Terming the decision of Swedish furniture maker IKEA to invest Rs 10,500 crore into single retail In India as “confirmation of investors’ confidence in India”, Commerce and Industry Minister Anand Sharma has said that many more global companies are likely to follow suit.
IKEA’s investment plans is a breather for the UPA which has been accused of scaring away foreign investors and dampening investor confidence by failing to enact reform. Sharma on Monday confirmed that the government is in the process of liberalising foreign investment regime in the country. “It is a confirmation of investors’ continued confidence in India and its economy and endorsement of our policy. I expect many more such announcements,” he said in Antwerp on Monday.
On June 22, IKEA has approached the government with a proposal to invest 1.5 billion euros (Rs 10,500 crore) to set up 25 retail stores in the country. It has asked the government that it must be allowed to continue sourcing from small units even after the vendors have crossed the mandatory one million dollars investment limit. It has also proposed that the calculation of the 30 percent norm be done for cumulative periods of 10 years of operations starting with the approval of the present application.
The company had earlier refused to set up stores in India, despite the FDI limit having been raised to 100 percent, over sourcing hurdles. According to a report in the Business Standard, IKEA in its application on 22 June to the Department of Industrial Policy & Promotion, said the group “understands that complying with the mandatory sourcing of at least 30 percent of the value of products sold is not a day one requirement, as the gestation period of a typical IKEA store is 3-5 years.
These rigid terms if approved would mean a complete change in India’s single-brand FDI policy. The move would help transform India’s largely unorganised $500 billion retail sector.
An IKEA investment could perhaps help policy makers send a signal to other foreign investors that the country is still an attractive investment destination. “Investors’ confidence in India, irrespective of country’s rating…without going into merit of their wisdom… fundamentals of our economy are strong and will remain strong,” said Sharma on Monday, adding in 2011-12, India received highest ever FDI of $50 billion in a single year.
Foreign companies have shelved India plans over the last year because of increasing concerns over regulatory hurdles, uncertainty, slowing growth, policy paralysis and stalled reforms to liberalise the foreign investment cap in various sectors that are in dire needs of cash. And dwindling foreign capital flows have pushed the rupee to record lows against the dollar too.

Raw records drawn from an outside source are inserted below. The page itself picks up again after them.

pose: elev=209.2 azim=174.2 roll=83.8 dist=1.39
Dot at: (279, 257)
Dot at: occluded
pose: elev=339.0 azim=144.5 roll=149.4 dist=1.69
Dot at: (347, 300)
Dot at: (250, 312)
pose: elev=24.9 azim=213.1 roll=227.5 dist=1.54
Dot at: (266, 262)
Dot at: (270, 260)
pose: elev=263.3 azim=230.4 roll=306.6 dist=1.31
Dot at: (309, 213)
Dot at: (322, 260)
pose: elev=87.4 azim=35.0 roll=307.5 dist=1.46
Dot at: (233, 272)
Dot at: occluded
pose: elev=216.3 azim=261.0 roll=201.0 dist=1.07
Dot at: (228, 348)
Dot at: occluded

On Monday, the Reserve Bank of India announced measures to prop up the rupee and encourage capital flows into the country. However, the government failed to introduce any reform proposals. Inflation, huge trade deficits, and low internal and external business confidence in the UPA’s intentions are India’s real problems. “The real solution lies in encouraging either investment in rupee debt, or encouraging foreign equity investment by opening up many more sectors – including insurance, retail, aviation and other sectors – for more liberal investment,” noted a Firstpost story earlier.

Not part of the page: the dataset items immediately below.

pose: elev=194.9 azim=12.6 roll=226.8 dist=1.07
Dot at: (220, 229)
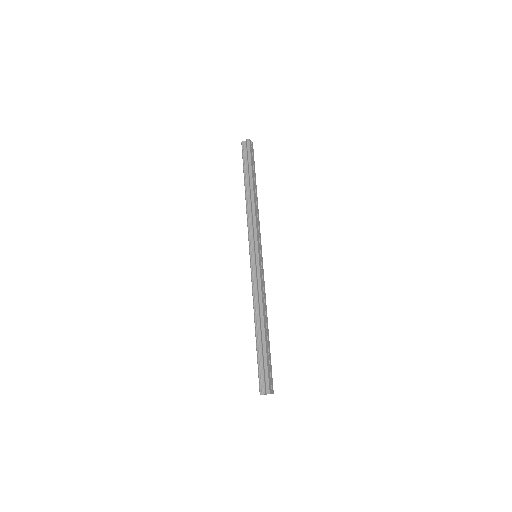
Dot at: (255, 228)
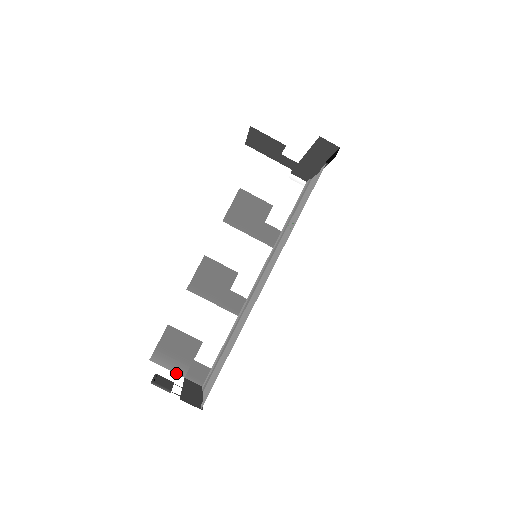
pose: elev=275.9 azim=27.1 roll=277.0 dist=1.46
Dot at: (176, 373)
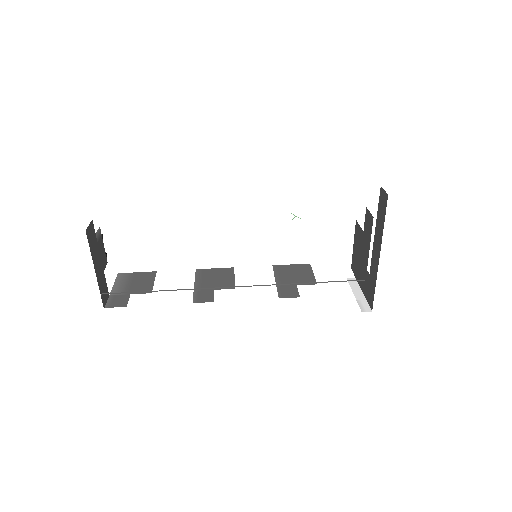
Dot at: (112, 290)
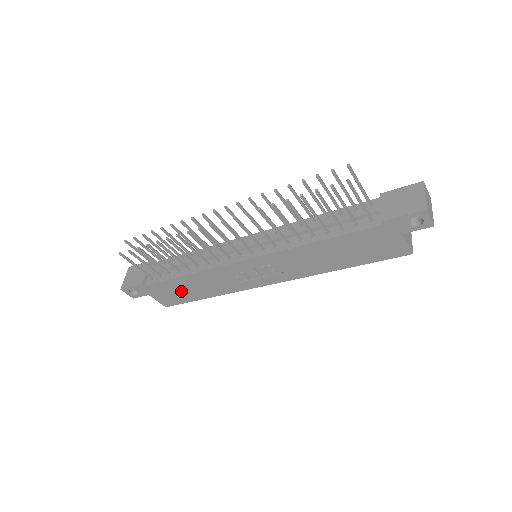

Recently, leading global agencies Standard and Poor’s and Fitch have lowered the credit rating outlook to negative. However, their rival Moody’s on Monday retained its outlook about India despite challenges like lower GDP growth.
The Scandinavian company IKEA through its retail outlets would be selling products like furnitures, blankets, kitchen utensils, bathroom fittings, electrical equipment, tableware, cooking range, toys, leather articles, cosmetics, life style items, consumer electronics and gadgets. Besides, it also proposes to set up restaurants, food mart, nursing home and publications under its brand name.